[Source data]
*** Begin section ***
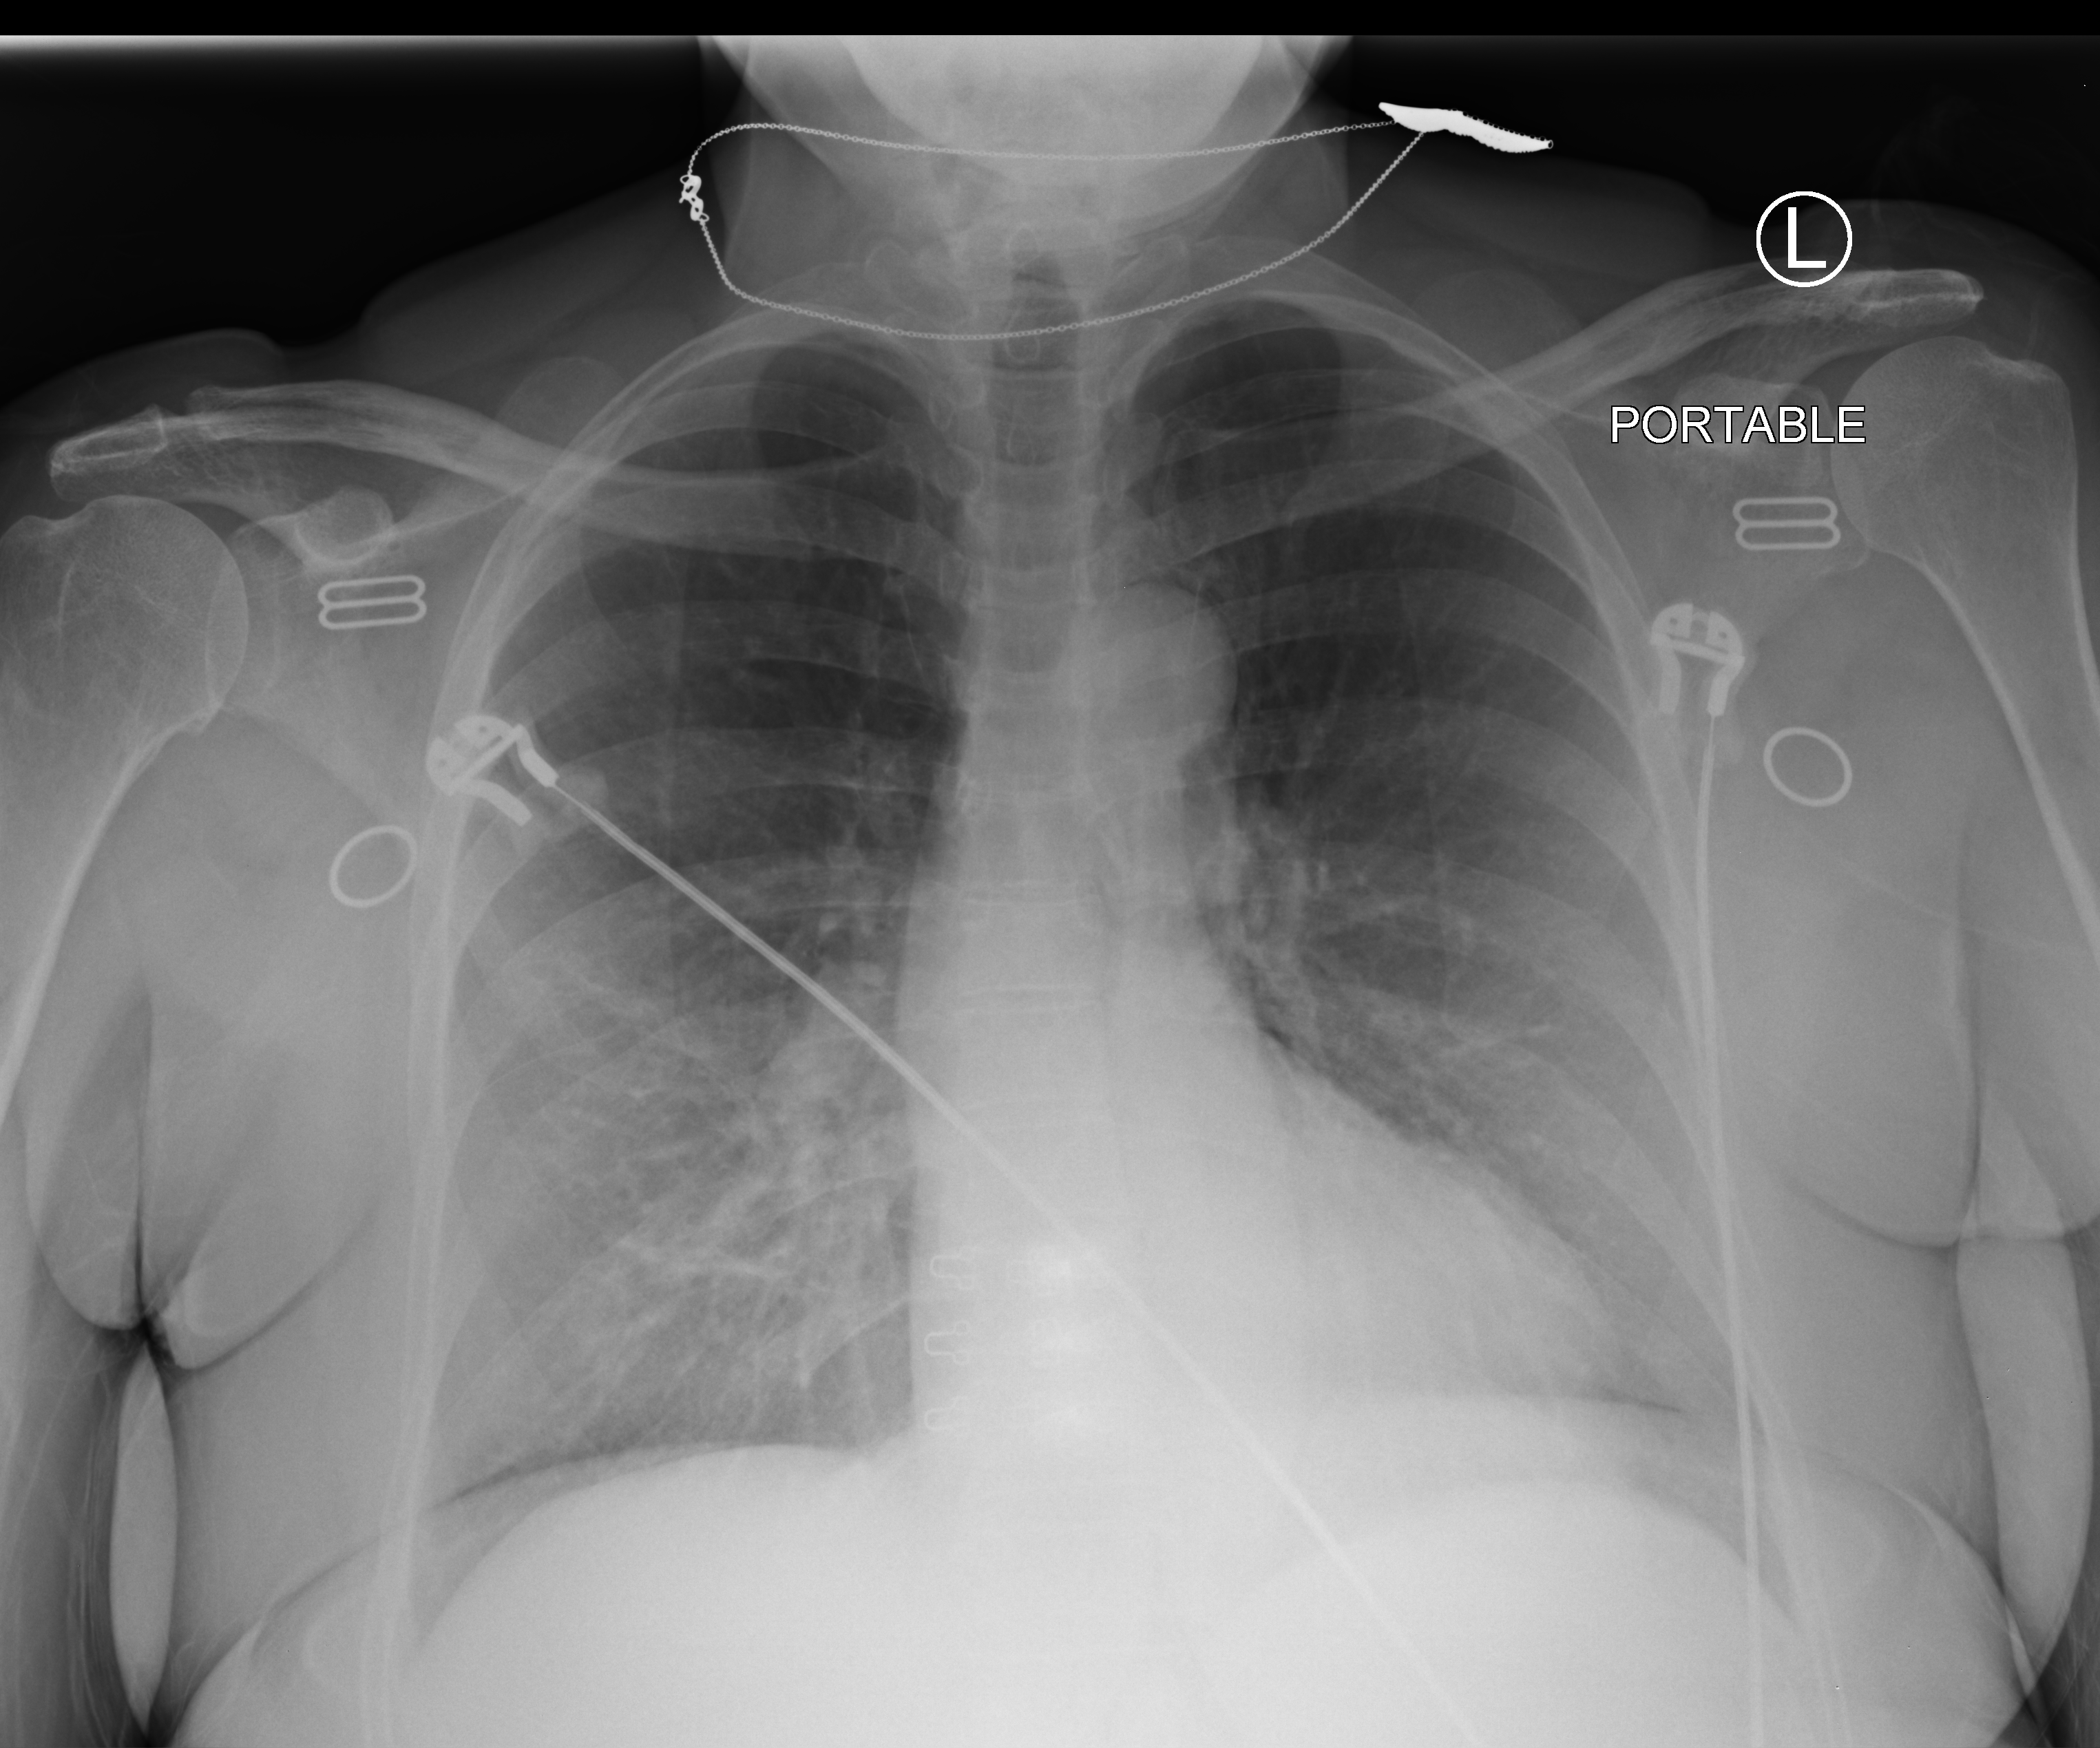
Portable chest radiograph, anteroposterior (AP) projection. Female patient hospitalised with COVID-19, age 60–74 years.
From the hospital-stay record, not from the radiograph (when in the stay this image was taken is not recorded):
- admitted to intensive care during this hospital stay: no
*** End section ***
[Work task]
Copy the whole of the material above exactly, and exclude every picture.

[Response area]
Portable chest radiograph, anteroposterior (AP) projection. Female patient hospitalised with COVID-19, age 60–74 years.
From the hospital-stay record, not from the radiograph (when in the stay this image was taken is not recorded):
- admitted to intensive care during this hospital stay: no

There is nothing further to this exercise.